Sex or gender discrimination still happens at work. Most of the time employers know the gender of the persons they hire. Employers almost never admit that they don’t care for one gender or the other. Sometimes a supervisor is forced to hire someone. Or maybe no one from the “preferred” gender was available when you were hired. Or maybe you remind your employer of a bad relationship in their own personal life. Any one of these examples or many others could be gender discrimination.

Race discrimination is no less serious. Employers might defend race discrimination by denying race played any part in terminating you. They knew your race when they hired you and still hired you. But that does not mean that your cultural traits or beliefs or appearance did not motivate the employer to fire or demote you. Bias is still with us and it is even more evident during times of mass social unrest.

The disabled and perceived as disabled are subjected to adverse employment actions every day. Recovering drug or alcohol addicts are protected as long as they no longer abuse drugs or alcohol.

None of the above are easy to prove. Even if an employee has recorded many hours of what sound like discriminatory comments many employers are savvy enough to raise legitimate, non-discriminatory reasons for their employment decisions when pushed to do so.

In 2019 New York’s Executive Law was amended, making harassment based on any protected class, a little easier to prove. It’s still not easy to prove contrary what you may hear some lawyers claim.

Circumstantial evidence is not direct evidence. And circumstantial evidence is the type of evidence usually gathered to prove discrimination at work.

The most common classes of employees who file complaints or discrimination charges include ones for:

  1. Race discrimination
  2. Sex or gender discrimination
  3. Disability or associational discrimination

Bullying by itself is not discriminatory. A victim of bullying is a member of at least one protected class. Those classes could be one of the three just mentioned or others. Here’s a video where I talk about why bullying by itself is generally not employment discrimination.
Employment discrimination is challenging but easier to prove under New York’s revised Human Rights Law.
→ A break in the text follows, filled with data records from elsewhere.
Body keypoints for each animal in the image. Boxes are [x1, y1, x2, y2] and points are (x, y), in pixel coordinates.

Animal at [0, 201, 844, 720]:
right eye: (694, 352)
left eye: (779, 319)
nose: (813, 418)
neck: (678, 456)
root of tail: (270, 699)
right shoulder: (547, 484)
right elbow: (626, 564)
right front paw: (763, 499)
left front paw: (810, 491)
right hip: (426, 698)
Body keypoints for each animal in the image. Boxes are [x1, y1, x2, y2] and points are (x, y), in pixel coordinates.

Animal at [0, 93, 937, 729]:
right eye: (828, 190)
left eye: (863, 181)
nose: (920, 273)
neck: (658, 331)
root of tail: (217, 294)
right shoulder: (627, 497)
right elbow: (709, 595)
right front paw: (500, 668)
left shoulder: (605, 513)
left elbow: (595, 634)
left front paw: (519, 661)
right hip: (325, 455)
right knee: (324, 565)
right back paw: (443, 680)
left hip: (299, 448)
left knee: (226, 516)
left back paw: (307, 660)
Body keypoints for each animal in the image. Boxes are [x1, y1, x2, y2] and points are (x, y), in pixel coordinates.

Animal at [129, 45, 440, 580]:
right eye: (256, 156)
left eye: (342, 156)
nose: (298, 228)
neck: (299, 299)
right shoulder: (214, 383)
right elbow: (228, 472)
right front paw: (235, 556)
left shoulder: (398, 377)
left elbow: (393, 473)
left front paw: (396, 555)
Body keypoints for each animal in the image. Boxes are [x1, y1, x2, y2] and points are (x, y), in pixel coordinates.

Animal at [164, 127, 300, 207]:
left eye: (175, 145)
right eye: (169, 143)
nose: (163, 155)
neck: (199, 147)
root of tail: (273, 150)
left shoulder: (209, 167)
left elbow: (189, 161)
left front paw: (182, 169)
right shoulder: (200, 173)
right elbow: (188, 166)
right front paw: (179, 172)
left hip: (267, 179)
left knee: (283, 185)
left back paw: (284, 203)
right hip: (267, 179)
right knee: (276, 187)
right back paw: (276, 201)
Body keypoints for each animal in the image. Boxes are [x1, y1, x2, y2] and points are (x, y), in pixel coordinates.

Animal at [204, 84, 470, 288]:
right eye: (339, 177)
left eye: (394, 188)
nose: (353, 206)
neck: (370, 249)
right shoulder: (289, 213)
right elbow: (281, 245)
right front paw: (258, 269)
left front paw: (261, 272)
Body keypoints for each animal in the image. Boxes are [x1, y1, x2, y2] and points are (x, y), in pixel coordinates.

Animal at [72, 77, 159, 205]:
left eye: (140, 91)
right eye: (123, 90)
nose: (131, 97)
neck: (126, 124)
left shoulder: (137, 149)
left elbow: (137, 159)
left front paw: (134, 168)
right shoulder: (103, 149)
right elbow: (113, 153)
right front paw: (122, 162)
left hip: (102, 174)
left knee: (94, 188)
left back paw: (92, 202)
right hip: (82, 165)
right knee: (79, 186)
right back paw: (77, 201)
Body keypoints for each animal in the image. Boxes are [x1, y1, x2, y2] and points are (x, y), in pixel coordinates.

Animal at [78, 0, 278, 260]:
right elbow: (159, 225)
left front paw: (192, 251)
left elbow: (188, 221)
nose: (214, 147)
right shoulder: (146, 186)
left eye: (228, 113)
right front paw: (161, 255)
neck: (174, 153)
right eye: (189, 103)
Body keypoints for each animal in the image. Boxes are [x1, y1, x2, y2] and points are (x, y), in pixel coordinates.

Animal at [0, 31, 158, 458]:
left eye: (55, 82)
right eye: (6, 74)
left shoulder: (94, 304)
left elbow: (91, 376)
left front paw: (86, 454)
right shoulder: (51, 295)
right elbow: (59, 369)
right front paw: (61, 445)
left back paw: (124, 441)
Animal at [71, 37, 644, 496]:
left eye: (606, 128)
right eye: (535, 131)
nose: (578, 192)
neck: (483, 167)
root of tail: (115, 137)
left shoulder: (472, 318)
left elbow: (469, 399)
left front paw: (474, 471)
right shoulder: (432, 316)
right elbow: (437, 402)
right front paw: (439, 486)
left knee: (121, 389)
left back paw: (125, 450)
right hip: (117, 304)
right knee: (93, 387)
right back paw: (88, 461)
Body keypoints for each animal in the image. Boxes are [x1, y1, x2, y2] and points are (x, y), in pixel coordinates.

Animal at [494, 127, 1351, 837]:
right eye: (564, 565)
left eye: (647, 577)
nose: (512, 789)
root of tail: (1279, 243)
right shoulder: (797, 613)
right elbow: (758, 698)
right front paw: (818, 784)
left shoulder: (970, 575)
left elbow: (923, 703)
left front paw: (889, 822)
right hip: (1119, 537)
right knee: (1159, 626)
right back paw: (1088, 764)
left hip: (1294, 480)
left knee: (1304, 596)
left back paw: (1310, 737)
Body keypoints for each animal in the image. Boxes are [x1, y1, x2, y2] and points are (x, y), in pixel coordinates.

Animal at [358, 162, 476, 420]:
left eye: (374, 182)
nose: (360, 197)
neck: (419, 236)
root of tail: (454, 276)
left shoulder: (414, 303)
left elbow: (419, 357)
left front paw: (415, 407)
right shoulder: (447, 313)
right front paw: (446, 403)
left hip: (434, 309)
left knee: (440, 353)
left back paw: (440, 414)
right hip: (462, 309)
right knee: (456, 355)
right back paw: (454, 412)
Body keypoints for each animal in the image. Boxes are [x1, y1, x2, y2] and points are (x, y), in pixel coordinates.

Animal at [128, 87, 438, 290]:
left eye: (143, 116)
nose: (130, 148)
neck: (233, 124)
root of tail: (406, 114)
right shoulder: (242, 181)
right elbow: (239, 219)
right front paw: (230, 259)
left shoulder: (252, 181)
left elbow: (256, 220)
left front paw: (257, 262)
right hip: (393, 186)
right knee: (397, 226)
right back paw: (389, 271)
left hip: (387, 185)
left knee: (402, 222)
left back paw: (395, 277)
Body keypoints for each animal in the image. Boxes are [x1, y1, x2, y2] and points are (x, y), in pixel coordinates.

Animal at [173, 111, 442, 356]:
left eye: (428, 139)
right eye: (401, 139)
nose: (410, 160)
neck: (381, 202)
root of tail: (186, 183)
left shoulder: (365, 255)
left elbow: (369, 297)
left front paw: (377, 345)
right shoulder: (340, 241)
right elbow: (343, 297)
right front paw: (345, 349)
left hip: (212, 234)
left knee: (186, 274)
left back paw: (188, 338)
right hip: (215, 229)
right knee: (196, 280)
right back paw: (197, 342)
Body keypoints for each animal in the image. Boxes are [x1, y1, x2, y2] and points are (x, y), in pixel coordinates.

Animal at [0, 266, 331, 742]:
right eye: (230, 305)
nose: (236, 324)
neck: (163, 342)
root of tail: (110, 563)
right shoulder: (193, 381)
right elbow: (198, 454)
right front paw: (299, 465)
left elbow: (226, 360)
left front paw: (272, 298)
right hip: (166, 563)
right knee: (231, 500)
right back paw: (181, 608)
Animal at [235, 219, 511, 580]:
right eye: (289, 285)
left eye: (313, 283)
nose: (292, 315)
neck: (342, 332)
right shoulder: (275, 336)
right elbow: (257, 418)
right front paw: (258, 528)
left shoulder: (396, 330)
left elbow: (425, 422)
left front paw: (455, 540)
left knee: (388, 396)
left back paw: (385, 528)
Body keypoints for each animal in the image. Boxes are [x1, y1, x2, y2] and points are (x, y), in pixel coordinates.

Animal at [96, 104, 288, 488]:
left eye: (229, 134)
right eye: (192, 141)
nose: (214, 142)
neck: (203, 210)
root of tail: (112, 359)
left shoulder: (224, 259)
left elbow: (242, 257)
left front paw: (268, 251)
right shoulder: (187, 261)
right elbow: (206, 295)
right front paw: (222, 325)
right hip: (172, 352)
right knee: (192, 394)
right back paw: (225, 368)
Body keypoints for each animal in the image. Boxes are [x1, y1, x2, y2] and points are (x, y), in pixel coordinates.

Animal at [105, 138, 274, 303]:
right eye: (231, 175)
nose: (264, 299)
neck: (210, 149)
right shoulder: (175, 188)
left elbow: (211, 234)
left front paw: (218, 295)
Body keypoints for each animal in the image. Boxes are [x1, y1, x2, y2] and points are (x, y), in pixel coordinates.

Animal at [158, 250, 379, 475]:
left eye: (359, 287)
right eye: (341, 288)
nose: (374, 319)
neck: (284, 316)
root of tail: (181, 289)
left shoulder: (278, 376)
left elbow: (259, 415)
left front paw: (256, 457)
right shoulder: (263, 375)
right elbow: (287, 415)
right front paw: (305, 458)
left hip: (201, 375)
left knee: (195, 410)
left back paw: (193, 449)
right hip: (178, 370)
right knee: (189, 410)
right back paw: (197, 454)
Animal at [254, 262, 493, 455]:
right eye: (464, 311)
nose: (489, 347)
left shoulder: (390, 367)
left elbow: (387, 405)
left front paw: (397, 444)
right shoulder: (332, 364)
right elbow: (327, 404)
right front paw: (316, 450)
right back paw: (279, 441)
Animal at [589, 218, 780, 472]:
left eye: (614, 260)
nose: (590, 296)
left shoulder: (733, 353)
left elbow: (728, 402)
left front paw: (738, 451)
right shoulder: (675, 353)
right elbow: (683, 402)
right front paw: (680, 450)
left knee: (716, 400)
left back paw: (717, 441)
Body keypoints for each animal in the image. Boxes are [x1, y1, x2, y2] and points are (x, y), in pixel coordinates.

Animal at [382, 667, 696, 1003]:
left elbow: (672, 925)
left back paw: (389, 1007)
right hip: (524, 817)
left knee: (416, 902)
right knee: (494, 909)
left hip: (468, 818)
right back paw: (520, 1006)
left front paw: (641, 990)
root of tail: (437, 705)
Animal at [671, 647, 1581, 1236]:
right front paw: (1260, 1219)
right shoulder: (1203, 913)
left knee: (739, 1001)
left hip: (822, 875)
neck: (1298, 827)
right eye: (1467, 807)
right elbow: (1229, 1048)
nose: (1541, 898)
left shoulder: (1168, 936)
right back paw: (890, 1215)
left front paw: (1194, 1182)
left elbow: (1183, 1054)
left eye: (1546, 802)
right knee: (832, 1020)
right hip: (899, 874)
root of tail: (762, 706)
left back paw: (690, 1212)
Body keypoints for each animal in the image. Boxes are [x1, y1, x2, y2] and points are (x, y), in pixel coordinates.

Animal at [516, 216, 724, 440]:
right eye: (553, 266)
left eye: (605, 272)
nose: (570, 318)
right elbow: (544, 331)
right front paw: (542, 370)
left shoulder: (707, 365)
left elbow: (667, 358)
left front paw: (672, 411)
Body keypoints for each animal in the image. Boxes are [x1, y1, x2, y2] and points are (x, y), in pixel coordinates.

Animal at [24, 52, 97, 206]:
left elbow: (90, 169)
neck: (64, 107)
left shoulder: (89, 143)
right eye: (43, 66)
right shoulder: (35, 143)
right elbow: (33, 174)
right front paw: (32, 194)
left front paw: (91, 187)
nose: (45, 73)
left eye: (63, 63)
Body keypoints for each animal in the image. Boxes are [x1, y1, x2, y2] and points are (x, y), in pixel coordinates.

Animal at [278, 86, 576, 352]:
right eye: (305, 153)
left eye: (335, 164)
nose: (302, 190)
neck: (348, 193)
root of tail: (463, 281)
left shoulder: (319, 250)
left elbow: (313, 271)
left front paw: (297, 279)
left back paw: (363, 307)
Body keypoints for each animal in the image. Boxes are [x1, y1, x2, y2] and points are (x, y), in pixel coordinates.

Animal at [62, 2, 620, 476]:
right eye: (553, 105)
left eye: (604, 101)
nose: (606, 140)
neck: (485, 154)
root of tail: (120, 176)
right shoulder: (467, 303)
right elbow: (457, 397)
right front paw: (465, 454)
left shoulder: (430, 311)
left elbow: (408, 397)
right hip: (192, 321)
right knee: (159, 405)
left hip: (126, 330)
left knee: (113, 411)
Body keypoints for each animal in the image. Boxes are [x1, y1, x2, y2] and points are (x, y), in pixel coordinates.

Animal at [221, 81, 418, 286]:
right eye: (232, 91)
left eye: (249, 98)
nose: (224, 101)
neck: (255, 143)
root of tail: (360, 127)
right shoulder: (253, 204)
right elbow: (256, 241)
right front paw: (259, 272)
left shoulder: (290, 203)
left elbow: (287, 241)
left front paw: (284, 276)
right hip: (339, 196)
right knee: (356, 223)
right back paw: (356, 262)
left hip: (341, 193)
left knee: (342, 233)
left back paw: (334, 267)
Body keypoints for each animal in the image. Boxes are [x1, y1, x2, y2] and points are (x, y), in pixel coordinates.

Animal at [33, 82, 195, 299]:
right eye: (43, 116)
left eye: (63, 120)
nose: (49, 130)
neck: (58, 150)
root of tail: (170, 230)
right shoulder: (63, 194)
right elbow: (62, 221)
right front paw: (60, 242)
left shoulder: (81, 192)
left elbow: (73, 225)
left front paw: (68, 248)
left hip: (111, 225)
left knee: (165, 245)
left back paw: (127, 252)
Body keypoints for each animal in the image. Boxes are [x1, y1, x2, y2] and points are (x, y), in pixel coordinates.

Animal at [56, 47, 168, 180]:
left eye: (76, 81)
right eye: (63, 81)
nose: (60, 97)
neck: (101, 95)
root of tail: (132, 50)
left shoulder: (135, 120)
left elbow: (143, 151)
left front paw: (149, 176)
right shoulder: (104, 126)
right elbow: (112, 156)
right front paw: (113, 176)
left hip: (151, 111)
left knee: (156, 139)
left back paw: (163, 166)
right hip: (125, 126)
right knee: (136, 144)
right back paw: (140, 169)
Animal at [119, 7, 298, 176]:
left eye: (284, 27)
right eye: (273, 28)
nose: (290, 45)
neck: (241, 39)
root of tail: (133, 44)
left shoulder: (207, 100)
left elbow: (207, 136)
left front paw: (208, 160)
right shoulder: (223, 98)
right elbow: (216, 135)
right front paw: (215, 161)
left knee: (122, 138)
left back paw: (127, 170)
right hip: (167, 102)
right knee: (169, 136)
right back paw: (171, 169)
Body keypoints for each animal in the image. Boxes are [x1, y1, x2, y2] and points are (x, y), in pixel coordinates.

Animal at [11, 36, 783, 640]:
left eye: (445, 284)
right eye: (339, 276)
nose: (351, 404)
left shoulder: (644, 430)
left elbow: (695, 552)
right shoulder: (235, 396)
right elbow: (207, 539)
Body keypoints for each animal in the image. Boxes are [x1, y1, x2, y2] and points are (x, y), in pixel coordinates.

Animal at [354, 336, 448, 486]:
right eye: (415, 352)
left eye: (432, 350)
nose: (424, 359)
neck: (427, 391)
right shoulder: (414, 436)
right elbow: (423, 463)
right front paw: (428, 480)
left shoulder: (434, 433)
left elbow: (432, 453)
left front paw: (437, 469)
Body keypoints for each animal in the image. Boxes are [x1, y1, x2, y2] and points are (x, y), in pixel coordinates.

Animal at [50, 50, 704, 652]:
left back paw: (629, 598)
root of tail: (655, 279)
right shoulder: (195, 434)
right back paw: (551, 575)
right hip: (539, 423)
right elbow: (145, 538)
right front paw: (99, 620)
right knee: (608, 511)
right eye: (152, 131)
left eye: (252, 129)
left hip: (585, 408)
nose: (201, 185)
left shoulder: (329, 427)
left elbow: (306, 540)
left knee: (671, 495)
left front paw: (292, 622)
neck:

When the bullying is because of an employee’s race, sex, gender, sexual orientation, disability, a combination of those or others, it is usually prohibited by law.

It is not uncommon to find race discrimination combined with gender or sex discrimination. An employer might, for example, attempt to defend race discrimination by showing that a black female was replaced by a black male or vice versa. Such a defense is easily attacked. Black males are distinct from Black females just any other race of males is unique from its females. Neither race nor gender are interchangeable by themselves.

Neither sex nor race nor any other combination of protected classes should be compared in isolation of other protected classes. Black males are unique to black females. Neither males nor females of any ethnicity or race should be compared with others who do not share similarities which might be referred to as intersectional protection.

Similar analyses apply for sex and disability discrimination.

Sometimes employees are subject to associational discrimination.

Subjecting an employee to disciplinary action for their association with a former alcohol or drug addicted person is illegal. Associational discrimination applies to sexual identity, disability or perceived disability status, age and every other protected class of employee.

On August 12, 2020 sexually harassed employees will have up to 3 years to file such claims with New York’s Division of Human Rights instead of the current 1 year to do so.

Other less frequently filed employment discrimination charges or complaints, expanded by the New York State and New York City Human Rights Laws, include:

  • Religion or creed
  • Age – shall not be a factor at all in New York State; shall not be a factor for those over 40 under federal law
  • National origin
  • Sexual orientation
  • Gender identity or expression
  • Military status
  • Predisposing genetic characteristics
  • Familial status
  • Marital status
  • Domestic violence victim status

Some highlights of the 2019 enhanced New York Executive Law include:

  • Elimination of the severe or pervasive requirement unless an employer shows the actions to be “petty slights or trivial inconveniences” which are not actionable
  • No longer necessary for employees to identify some “similarly situated person/employee” who was treated more favorably
  • Unnecessary for employees to complain to employers or to file grievances placing employers on notice
  • Non-employees are now protected from workplace discrimination AND the NYS Human Rights Law now applies to all sizes of employers and not just those with 4 or more employees
  • Punitive damages are now available but only against private employers
  • All employment cases may have attorney’s fees awarded
  • Nondisclosure agreement in all employment discrimination cases can only exist if the complainant or employee prefers same

Employees must keep in mind that under state law, complaints must still be filed within 1 year of an adverse employment action. For employment sexual harassment claims that time period will be extended to 3 years on August 12, 2020.